■ Fragmento proporcionado:
════════

Ahora los edificios suelen diseñarse con líneas rectas y estar despojados de decoración exterior. Pero hubo una larga época en que el embellecimiento de fachadas, cielos rasos e interiores era parte integral del oficio de diseñar un inmueble. Las volutas, curvas y formas vegetales no solo estaban permitidas sino bien vistas. Eran un signo de la modernidad en la que debíamos embarcarnos para dejar atrás la época colonial.
La profesión específica para hacer esas tareas tuvo un nombre: ornatista. Eso fue lo que estudió formalmente el joven suizo Luigi Ramelli en la cercana Italia hace unos ciento cincuenta años. No sabía que más tarde sus pasos lo llevarían a un lejano país llamado Colombia y que allí sembraría una semilla familiar y artesanal que ha sobrevivido hasta nuestros días.
En aquella Colombia lejana habían pasado las primeras y convulsas décadas tras la Independencia. La consolidación de la república y de una nueva nación era la tarea del momento. Se generaron así las condiciones sociales y económicas para que floreciera un estilo arquitectónico que expresaba esa mentalidad. Nacía entonces el estilo republicano, que en Colombia encarnó el estilo neoclásico de otras latitudes y que se caracterizaba por recuperar motivos y formas arquitectónicas de la Grecia y Roma clásicas, así como de algunos elementos del Renacimiento, que en su momento también había redescubierto esas formas clásicas.

════════

[Registros almacenados del conjunto de datos]
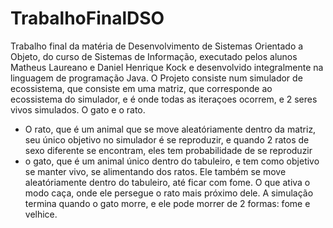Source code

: # TrabalhoFinalDSO
  Trabalho final da matéria de Desenvolvimento de Sistemas Orientado a Objeto, 
do curso de Sistemas de Informação, executado pelos alunos Matheus Laureano e Daniel Henrique Kock e desenvolvido 
integralmente na linguagem de programação Java.
  O Projeto consiste num simulador de ecossistema, que consiste em uma matriz, que corresponde ao ecossistema 
do simulador, e é onde todas as iteraçoes ocorrem, e 2 seres vivos simulados. O gato e o rato.
  - O rato, que é um animal que se move aleatóriamente dentro da matriz, seu único objetivo no simulador é 
 se reproduzir, e quando 2 ratos de sexo diferente se encontram, eles tem probabilidade de se reproduzir
  - o gato, que é um animal único dentro do tabuleiro, e tem como objetivo se manter vivo, se alimentando dos ratos. Ele também
 se move aleatóriamente dentro do tabuleiro, até ficar com fome. O que ativa o modo caça, onde ele persegue o rato mais
 próximo dele.
    A simulação termina quando o gato morre, e ele pode morrer de 2 formas: fome e velhice.
 
  
 
 

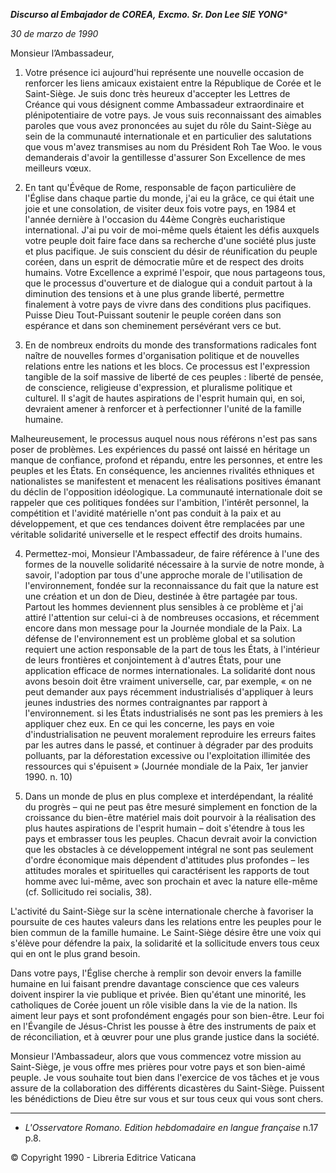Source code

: ***Discurso al Embajador de COREA,** **Excmo. Sr. Don Lee SIE YONG****

*30 de marzo de 1990*

Monsieur l’Ambassadeur,

1. Votre présence ici aujourd'hui représente une nouvelle occasion de renforcer les liens amicaux existaient entre la République de Corée et le Saint-Siège. Je suis donc très heureux d'accepter les Lettres de Créance qui vous désignent comme Ambassadeur extraordinaire et plénipotentiaire de votre pays. Je vous suis reconnaissant des aimables paroles que vous avez prononcées au sujet du rôle du Saint-Siège au sein de la communauté internationale et en particulier des salutations que vous m'avez transmises au nom du Président Roh Tae Woo. le vous demanderais d'avoir la gentillesse d'assurer Son Excellence de mes meilleurs vœux.

2. En tant qu'Évêque de Rome, responsable de façon particulière de l'Église dans chaque partie du monde, j'ai eu la grâce, ce qui était une joie et une consolation, de visiter deux fois votre pays, en 1984 et l'année dernière à l'occasion du 44ème Congrès eucharistique international. J'ai pu voir de moi-même quels étaient les défis auxquels votre peuple doit faire face dans sa recherche d'une société plus juste et plus pacifique. Je suis conscient du désir de réunification du peuple coréen, dans un esprit de démocratie mûre et de respect des droits humains. Votre Excellence a exprimé l'espoir, que nous partageons tous, que le processus d'ouverture et de dialogue qui a conduit partout à la diminution des tensions et à une plus grande liberté, permettre finalement à votre pays de vivre dans des conditions plus pacifiques. Puisse Dieu Tout-Puissant soutenir le peuple coréen dans son espérance et dans son cheminement persévérant vers ce but.

3. En de nombreux endroits du monde des transformations radicales font naître de nouvelles formes d'organisation politique et de nouvelles relations entre les nations et les blocs. Ce processus est l'expression tangible de la soif massive de liberté de ces peuples : liberté de pensée, de conscience, religieuse d'expression, et pluralisme politique et culturel. Il s'agit de hautes aspirations de l'esprit humain qui, en soi, devraient amener à renforcer et à perfectionner l'unité de la famille humaine.

Malheureusement, le processus auquel nous nous référons n'est pas sans poser de problèmes. Les expériences du passé ont laissé en héritage un manque de confiance, profond et répandu, entre les personnes, et entre les peuples et les États. En conséquence, les anciennes rivalités ethniques et nationalistes se manifestent et menacent les réalisations positives émanant du déclin de l'opposition idéologique. La communauté internationale doit se rappeler que ces politiques fondées sur l'ambition, l'intérêt personnel, la compétition et l'avidité matérielle n'ont pas conduit à la paix et au développement, et que ces tendances doivent être remplacées par une véritable solidarité universelle et le respect effectif des droits humains.

4. Permettez-moi, Monsieur l'Ambassadeur, de faire référence à l'une des formes de la nouvelle solidarité nécessaire à la survie de notre monde, à savoir, l'adoption par tous d'une approche morale de l'utilisation de l'environnement, fondée sur la reconnaissance du fait que la nature est une création et un don de Dieu, destinée à être partagée par tous. Partout les hommes deviennent plus sensibles à ce problème et j'ai attiré l'attention sur celui-ci à de nombreuses occasions, et récemment encore dans mon message pour la Journée mondiale de la Paix. La défense de l'environnement est un problème global et sa solution requiert une action responsable de la part de tous les États, à l'intérieur de leurs frontières et conjointement à d'autres États, pour une application efficace de normes internationales. La solidarité dont nous avons besoin doit être vraiment universelle, car, par exemple, « on ne peut demander aux pays récemment industrialisés d'appliquer à leurs jeunes industries des normes contraignantes par rapport à l'environnement. si les États industrialisés ne sont pas les premiers à les appliquer chez eux. En ce qui les concerne, les pays en voie d'industrialisation ne peuvent moralement reproduire les erreurs faites par les autres dans le passé, et continuer à dégrader par des produits polluants, par la déforestation excessive ou l'exploitation illimitée des ressources qui s'épuisent » (Journée mondiale de la Paix, 1er janvier 1990. n. 10)

5. Dans un monde de plus en plus complexe et interdépendant, la réalité du progrès – qui ne peut pas être mesuré simplement en fonction de la croissance du bien-être matériel mais doit pourvoir à la réalisation des plus hautes aspirations de l'esprit humain – doit s'étendre à tous les pays et embrasser tous les peuples. Chacun devrait avoir la conviction que les obstacles à ce développement intégral ne sont pas seulement d'ordre économique mais dépendent d'attitudes plus profondes – les attitudes morales et spirituelles qui caractérisent les rapports de tout homme avec lui-même, avec son prochain et avec la nature elle-même (cf. Sollicitudo rei socialis, 38).

L'activité du Saint-Siège sur la scène internationale cherche à favoriser la poursuite de ces hautes valeurs dans les relations entre les peuples pour le bien commun de la famille humaine. Le Saint-Siège désire être une voix qui s'élève pour défendre la paix, la solidarité et la sollicitude envers tous ceux qui en ont le plus grand besoin.

Dans votre pays, l'Église cherche à remplir son devoir envers la famille humaine en lui faisant prendre davantage conscience que ces valeurs doivent inspirer la vie publique et privée. Bien qu'étant une minorité, les catholiques de Corée jouent un rôle visible dans la vie de la nation. Ils aiment leur pays et sont profondément engagés pour son bien-être. Leur foi en l'Évangile de Jésus-Christ les pousse à être des instruments de paix et de réconciliation, et à œuvrer pour une plus grande justice dans la société.

Monsieur l'Ambassadeur, alors que vous commencez votre mission au Saint-Siège, je vous offre mes prières pour votre pays et son bien-aimé peuple. Je vous souhaite tout bien dans l'exercice de vos tâches et je vous assure de la collaboration des différents dicastères du Saint-Siège. Puissent les bénédictions de Dieu être sur vous et sur tous ceux qui vous sont chers.

* * *

* *L'Osservatore Romano. Edition hebdomadaire en langue française* n.17 p.8.

© Copyright 1990 - Libreria Editrice Vaticana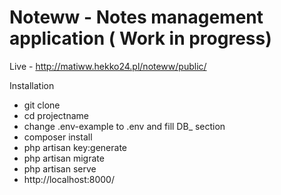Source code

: # Noteww - Notes management application ( Work in progress)

Live - http://matiww.hekko24.pl/noteww/public/

Installation

<ul>
<li>git clone</li>
<li>cd projectname</li>
<li>change .env-example to .env and fill DB_ section</li>
<li>composer install</li>
<li>php artisan key:generate</li>
<li>php artisan migrate</li>
<li>php artisan serve</li>
<li>http://localhost:8000/</li>
</ul>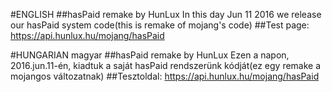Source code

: #ENGLISH
##hasPaid remake by HunLux
In this day Jun 11 2016 we release our hasPaid system code(this is remake of mojang's code)
##Test page:
https://api.hunlux.hu/mojang/hasPaid

#HUNGARIAN magyar
##hasPaid remake by HunLux
Ezen a napon, 2016.jun.11-én, kiadtuk a saját hasPaid rendszerünk kódját(ez egy remake a mojangos változatnak)
##Tesztoldal:
https://api.hunlux.hu/mojang/hasPaid
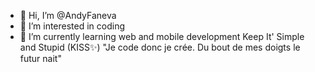 - 👋 Hi, I’m @AndyFaneva
- 👀 I’m interested in coding
- 🌱 I’m currently learning web and mobile development
Keep It' Simple and Stupid (KISS✨)
"Je code donc je crée. Du bout de mes doigts le futur nait"

<!---
AndyFaneva/AndyFaneva is a ✨ special ✨ repository because its `README.md` (this file) appears on your GitHub profile.
You can click the Preview link to take a look at your changes.
--->
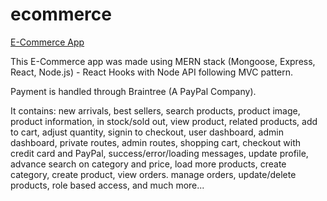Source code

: # ecommerce

[E-Commerce App](http://143.244.175.133/)

This E-Commerce app was made using MERN stack (Mongoose, Express, React, Node.js) - React Hooks with Node API following MVC pattern.

Payment is handled through Braintree (A PayPal Company).

It contains: new arrivals, best sellers, search products, product image, product information, in stock/sold out, view product, related products, add to cart, adjust quantity, signin to checkout, user dashboard, admin dashboard, private routes, admin routes, shopping cart, checkout with credit card and PayPal, success/error/loading messages, update profile, advance search on category and price, load more products, create category, create product, view orders. manage orders, update/delete products, role based access, and much more...
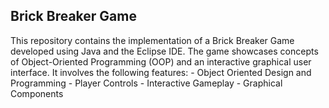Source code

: ## Brick Breaker Game
This repository contains the implementation of a Brick Breaker Game developed using Java and the Eclipse IDE.
The game showcases concepts of Object-Oriented Programming (OOP) and an interactive graphical user interface.
It involves the following features: 
    - Object Oriented Design and Programming
    - Player Controls
    - Interactive Gameplay
    - Graphical Components
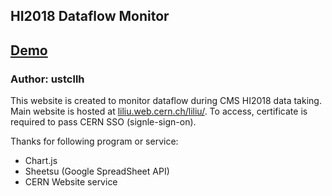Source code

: ## HI2018 Dataflow Monitor
## [Demo](https://ustcllh.github.io/HI2018DataflowMonitor/)
### Author: ustcllh

This website is created to monitor dataflow during CMS HI2018 data taking.
Main website is hosted at [liliu.web.cern.ch/liliu/](https://liliu.web.cern.ch/liliu/). To access, certificate is required to pass CERN SSO (signle-sign-on).

Thanks for following program or service:
* Chart.js
* Sheetsu (Google SpreadSheet API)
* CERN Website service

════════

■ Tarea solicitada:
Prolonga el texto sobre el oficio de ornatista a partir de su última oración. Los registros no tienen relación alguna con el texto sobre el oficio de ornatista.

■ Respuesta:
“En el caso de Cartagena, la ciudad, como el resto del país, prosperó gracias a la reactivación comercial y a obras de infraestructura como la reapertura del Canal del Dique y la construcción del ferrocarril Cartagena-Calamar, obras impulsadas por el presidente cartagenero Rafael Núñez. En la ciudad se fundaron fábricas de jabones, tejidos y productos farmacéuticos, además del surgimiento de grandes casas comerciales y agencias navieras de la mano de familias como la Román, De la Espriella, Lemaitre, Del Castillo, entre otras”, según Rodrigo Arteaga Ruiz.
“En Cartagena el gusto republicano primero se empleó en la renovación de las antiguas casas coloniales, sin embargo, la limitación en el espacio disponible y el cansancio por el “corralito de piedra” llevaron a la fundación de nuevos barrios como Manga, El Cabrero o Pie de la Popa con la construcción de quintas entre las que sobreviven las casas Román, Lemaitre, Covo, Pombo o Núñez”, explica también Arteaga.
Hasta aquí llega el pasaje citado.